**DATA PROVIDED**
+ + + + +
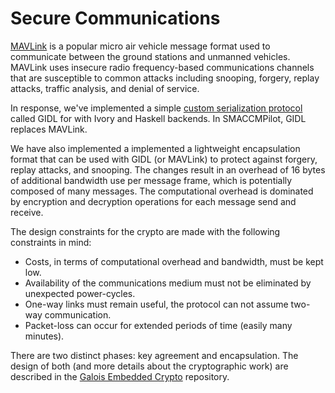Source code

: # Secure Communications

[MAVLink][mavlink] is a popular micro air vehicle message format used to
communicate between the ground stations and unmanned vehicles.  MAVLink uses
insecure radio frequency-based communications channels that are susceptible to
common attacks including snooping, forgery, replay attacks, traffic analysis,
and denial of service.

In response, we've implemented a simple
[custom serialization protocol](https://github.com/GaloisInc/gidl) called GIDL
for with Ivory and Haskell backends. In SMACCMPilot, GIDL replaces MAVLink.

We have also implemented a implemented a lightweight encapsulation format that
can be used with GIDL (or MAVLink) to protect against forgery, replay attacks,
and snooping.  The changes result in an overhead of 16 bytes of additional
bandwidth use per message frame, which is potentially composed of many messages.
The computational overhead is dominated by encryption and decryption operations
for each message send and receive.

The design constraints for the crypto are made with the following constraints in mind:

* Costs, in terms of computational overhead and bandwidth, must be kept low.
* Availability of the communications medium must not be eliminated by unexpected power-cycles.
* One-way links must remain useful, the protocol can not assume two-way communication.
* Packet-loss can occur for extended periods of time (easily many minutes).

There are two distinct phases: key agreement and encapsulation. The design of both (and more details about the cryptographic work) are described in the [Galois Embedded Crypto](https://github.com/GaloisInc/gec) repository.

[mavlink]: http://qgroundcontrol.org/mavlink/start
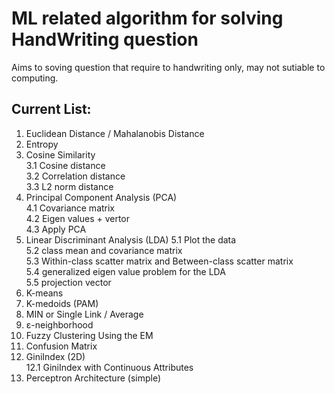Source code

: # ML related algorithm for solving HandWriting question
Aims to soving question that require to handwriting only, may not sutiable to computing.
## Current List:
1. Euclidean Distance / Mahalanobis Distance
2. Entropy
3. Cosine Similarity  
3.1 Cosine distance  
3.2 Correlation distance  
3.3 L2 norm distance  
4. Principal Component Analysis (PCA)  
4.1 Covariance matrix  
4.2 Eigen values + vertor  
4.3 Apply PCA  
5. Linear Discriminant Analysis (LDA)
5.1 Plot the data  
5.2 class mean and covariance matrix  
5.3 Within-class scatter matrix and Between-class scatter matrix  
5.4 generalized eigen value problem for the LDA  
5.5 projection vector  
6. K-means
7. K-medoids (PAM)
8. MIN or Single Link / Average
9. ε-neighborhood
10. Fuzzy Clustering Using the EM 
11. Confusion Matrix
12. GiniIndex (2D)  
12.1 GiniIndex with Continuous Attributes 
13. Perceptron Architecture (simple)  
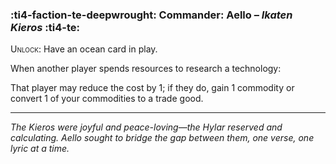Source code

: ### :ti4-faction-te-deepwrought: **Commander**: Aello – _Ikaten Kieros_ :ti4-te:

<span style="font-variant:small-caps;">Unlock</span>: Have an ocean card in play.

When another player spends resources to research a technology:

That player may reduce the cost by 1; if they do, gain 1 commodity or convert 1 of your commodities to a trade good.

---

*The Kieros were joyful and peace-loving—the Hylar reserved and calculating.
Aello sought to bridge the gap between them, one verse, one lyric at a time.*
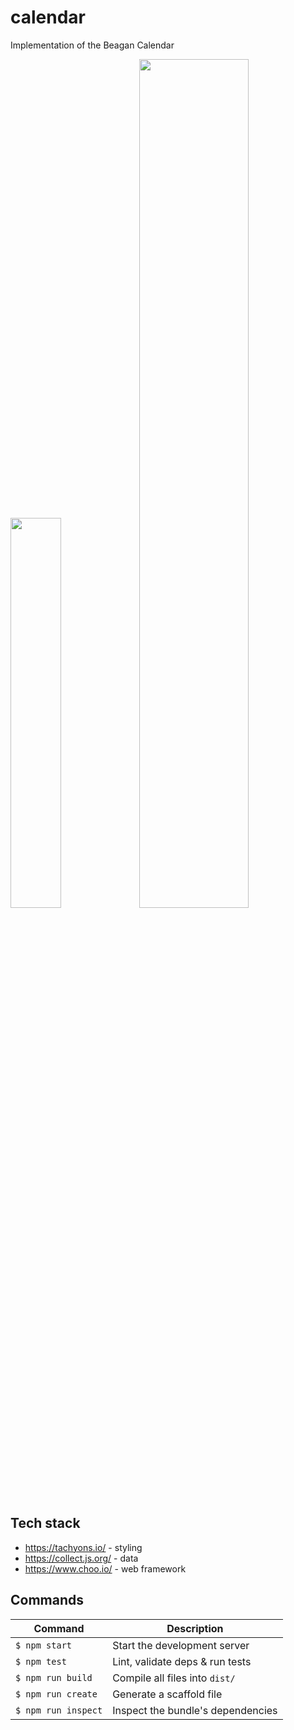 # calendar
Implementation of the Beagan Calendar

<span>
<img src="https://user-images.githubusercontent.com/10187351/157593666-07df7be8-921a-456f-9071-f4836adeed79.png" width="40%"/>
<img src="https://user-images.githubusercontent.com/10187351/157594024-7bcff22a-0dda-47de-a22c-8858830c59e8.png" width="59%"/>
<span>

  ## Tech stack
- https://tachyons.io/ - styling
- https://collect.js.org/ - data
- https://www.choo.io/ - web framework

## Commands
Command                | Description                                      |
-----------------------|--------------------------------------------------|
`$ npm start`          | Start the development server
`$ npm test`           | Lint, validate deps & run tests
`$ npm run build`      | Compile all files into `dist/`
`$ npm run create`     | Generate a scaffold file
`$ npm run inspect`    | Inspect the bundle's dependencies

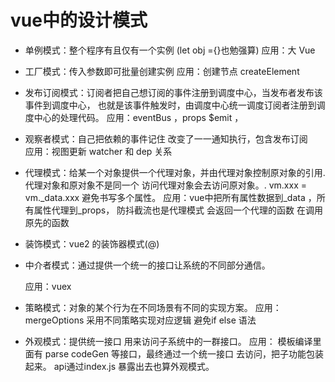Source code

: 

#  vue中的设计模式

  - 单例模式：整个程序有且仅有一个实例 (let obj ={}也勉强算)
        应用：大 Vue

  - 工厂模式：传入参数即可批量创建实例
        应用：创建节点  createElement

  - 发布订阅模式：订阅者把自己想订阅的事件注册到调度中心，当发布者发布该事件到调度中心，
                 也就是该事件触发时，由调度中心统一调度订阅者注册到调度中心的处理代码。
       应用：eventBus ，props $emit ， 

  - 观察者模式：自己把依赖的事件记住 改变了一一通知执行，包含发布订阅     
       应用：视图更新 watcher 和 dep 关系  

  - 代理模式：给某一个对象提供一个代理对象，并由代理对象控制原对象的引用.
             代理对象和原对象不是同一个 访问代理对象会去访问原对象。.
             vm.xxx = vm._data.xxx 避免书写多个属性。
       应用：vue中把所有属性数据到_data ，所有属性代理到_props，
             防抖截流也是代理模式 会返回一个代理的函数 在调用原先的函数

  - 装饰模式：vue2 的装饰器模式(@)           

  - 中介者模式：通过提供一个统一的接口让系统的不同部分通信。
  
      应用：vuex

  - 策略模式：对象的某个行为在不同场景有不同的实现方案。
      应用：mergeOptions 采用不同策略实现对应逻辑 避免if else 语法

  - 外观模式：提供统一接口 用来访问子系统中的一群接口。
      应用： 模板编译里面有 parse codeGen 等接口，最终通过一个统一接口
             去访问，把子功能包装起来。
             api通过index.js 暴露出去也算外观模式。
+ + + + +
**ASSIGNED TASK**
Show every line of the records above that contains the word "GiniIndex".

**RESPONSE**
12. GiniIndex (2D)  
12.1 GiniIndex with Continuous Attributes 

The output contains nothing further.